A conjugalidade é uma partida que Deus nos pregou, diz a peça de Yasmina Reza. Mas Madonna é uma rapariga que acredita em contos de fadas. Por isso, se ela é rainha da pop, como realizadora será eterna principiante. W. E. (fora de concurso) nasceu, disse ela, do "arrebatamento" pelo amor entre Wallis Simpson e Eduardo VIII, que levou um rei a abdicar do trono. A "maior história de amor do século XX" funciona, em W.E. (iniciais de Wallis e Eduardo), como instigadora do processo de libertação ("viagem espiritual", dirá alguém da pop a querer não parecer alguém da pop) de uma Wallis dos anos 90. O filme cruza-as com o sentido de atmosfera de um teledisco. Pode-se ensaiar o fascínio de Madonna por Wallis, que no seu tempo fez figura de social climber e de usurpadora, como um retrato da forma como a própria cantora foi vista publicamente. Pode-se, até, encaixar Wallis num firmamento pós-feminista associado frequentemente a Madonna. Seria de mais. A fixação do filme é nas superfícies: a vivência nos ambientes rarefeitos do glamour e da decadência, um romantismo saído das páginas das revistas de moda. (Ou é o filme que não consegue deixar a superfície.) O criador de moda Valentino, que veio a Veneza apoiar a sua amiga, viu W.E. e fala em Visconti. Faz sentido, para ele Visconti é décor e moda. Não vale a pena acreditar em histórias da carochinha: a de Madonna-realizadora. Quando lhe perguntaram se, como Wallis, estaria disposta a abandonar a carreira por um homem ou por uma mulher, respondeu: "Acho que consigo ter os dois - ou os três." Não é preciso ser cineasta.

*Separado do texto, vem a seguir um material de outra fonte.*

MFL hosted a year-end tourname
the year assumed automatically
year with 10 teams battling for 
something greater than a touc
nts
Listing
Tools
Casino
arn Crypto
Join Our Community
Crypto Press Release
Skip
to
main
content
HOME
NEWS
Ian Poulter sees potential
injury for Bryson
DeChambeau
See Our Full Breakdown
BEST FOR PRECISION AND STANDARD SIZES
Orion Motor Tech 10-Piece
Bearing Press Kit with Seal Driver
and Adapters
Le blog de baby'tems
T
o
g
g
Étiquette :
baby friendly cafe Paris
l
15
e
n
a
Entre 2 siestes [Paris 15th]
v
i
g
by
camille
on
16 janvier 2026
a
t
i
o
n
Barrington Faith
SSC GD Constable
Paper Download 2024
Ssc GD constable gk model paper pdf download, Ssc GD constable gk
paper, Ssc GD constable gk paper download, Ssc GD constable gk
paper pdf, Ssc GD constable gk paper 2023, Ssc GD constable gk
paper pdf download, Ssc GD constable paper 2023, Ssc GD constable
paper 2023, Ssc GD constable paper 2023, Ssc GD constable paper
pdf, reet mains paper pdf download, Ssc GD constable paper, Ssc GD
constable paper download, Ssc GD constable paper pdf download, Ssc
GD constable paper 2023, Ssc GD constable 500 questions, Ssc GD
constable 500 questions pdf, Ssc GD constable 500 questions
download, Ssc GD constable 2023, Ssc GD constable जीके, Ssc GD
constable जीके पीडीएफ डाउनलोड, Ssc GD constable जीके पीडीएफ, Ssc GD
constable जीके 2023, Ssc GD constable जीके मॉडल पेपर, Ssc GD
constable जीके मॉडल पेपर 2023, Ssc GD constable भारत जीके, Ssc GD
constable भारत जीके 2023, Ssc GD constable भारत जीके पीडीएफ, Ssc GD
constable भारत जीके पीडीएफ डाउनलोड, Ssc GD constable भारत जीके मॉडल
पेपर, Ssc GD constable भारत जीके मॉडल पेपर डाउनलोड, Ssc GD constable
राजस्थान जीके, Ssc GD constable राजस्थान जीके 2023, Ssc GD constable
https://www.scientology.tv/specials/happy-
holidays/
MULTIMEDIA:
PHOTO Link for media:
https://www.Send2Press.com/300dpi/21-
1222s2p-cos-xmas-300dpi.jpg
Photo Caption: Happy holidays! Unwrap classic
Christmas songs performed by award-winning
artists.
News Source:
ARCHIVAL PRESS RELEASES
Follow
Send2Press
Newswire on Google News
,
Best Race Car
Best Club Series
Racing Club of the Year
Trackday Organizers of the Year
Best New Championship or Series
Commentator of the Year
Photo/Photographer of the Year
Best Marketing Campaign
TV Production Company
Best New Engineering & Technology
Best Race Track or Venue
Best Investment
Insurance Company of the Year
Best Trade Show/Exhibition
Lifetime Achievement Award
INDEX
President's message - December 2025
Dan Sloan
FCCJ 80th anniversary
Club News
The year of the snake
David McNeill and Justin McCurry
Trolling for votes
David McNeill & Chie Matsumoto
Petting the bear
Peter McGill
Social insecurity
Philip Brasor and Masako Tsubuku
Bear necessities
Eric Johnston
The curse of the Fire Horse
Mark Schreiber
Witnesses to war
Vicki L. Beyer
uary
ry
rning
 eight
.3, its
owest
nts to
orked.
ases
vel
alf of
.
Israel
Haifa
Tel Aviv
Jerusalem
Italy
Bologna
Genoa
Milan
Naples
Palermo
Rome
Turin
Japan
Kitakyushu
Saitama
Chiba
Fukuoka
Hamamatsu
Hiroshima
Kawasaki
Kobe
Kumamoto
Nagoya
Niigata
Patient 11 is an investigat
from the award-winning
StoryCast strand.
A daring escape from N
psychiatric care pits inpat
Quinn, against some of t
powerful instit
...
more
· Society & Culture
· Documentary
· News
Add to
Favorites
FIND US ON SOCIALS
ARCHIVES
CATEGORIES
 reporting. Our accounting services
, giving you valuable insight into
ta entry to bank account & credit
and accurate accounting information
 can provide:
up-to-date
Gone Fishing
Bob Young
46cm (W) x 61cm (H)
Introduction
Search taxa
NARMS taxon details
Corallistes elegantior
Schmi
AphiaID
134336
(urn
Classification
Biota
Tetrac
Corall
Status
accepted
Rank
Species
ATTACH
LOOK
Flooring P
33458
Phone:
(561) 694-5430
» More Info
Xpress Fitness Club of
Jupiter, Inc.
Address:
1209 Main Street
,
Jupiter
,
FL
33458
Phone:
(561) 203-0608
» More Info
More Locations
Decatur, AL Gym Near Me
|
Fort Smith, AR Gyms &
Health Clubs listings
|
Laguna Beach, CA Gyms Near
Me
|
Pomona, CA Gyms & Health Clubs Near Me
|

Pode-se olhar para Warriors of the Rainbow: Seediq Bale, de Wei Te-Sheng (Taiwan), como uma partida dos programadores da competição. No passado, um filme destes iria para as sessões da meia-noite em que os aficcionados de um certo cinema de acção (de Hong Kong, por exemplo) teriam espaço para o seu guilty pleasure - a essa hora, estaremos menos preparados para dar luta à naiveté. Mas desta vez foi em horário nobre, e quando - cena final - os guerreiros de uma tribo de aborígenes das montanhas taiwanesas, que se sacrificaram no combate contra os ocupantes japoneses (episódio histórico das primeiras décadas do século XX de Taiwan), atravessam uma ponte feita pelo arco-íris no céu, houve quem achasse de mais...

Não foi por acaso que falámos no cinema de Hong Kong. Warriors of the Rainbow: Seediq Bale foi produzido por John Woo, que em tempos, nos seus thrillers dos anos 90, pedia também aos espectadores que suspendessem a descrença. O épico histórico e místico (duas horas e meia) cruza-se com o filme de acção, tem a quota de efeitos digitais, o desplante de uma "comic strip" (material que lhe serviu de base e que lhe ficou no sistema, na montagem, nos enquadramentos) e a eficácia formatada. Quer dizer, é uma forma não prodigiosamente inventiva de ser "cinema popular", já que rola sempre tudo no mesmo sentido - como as cabeças, porque acaba tudo sempre sem cabeça.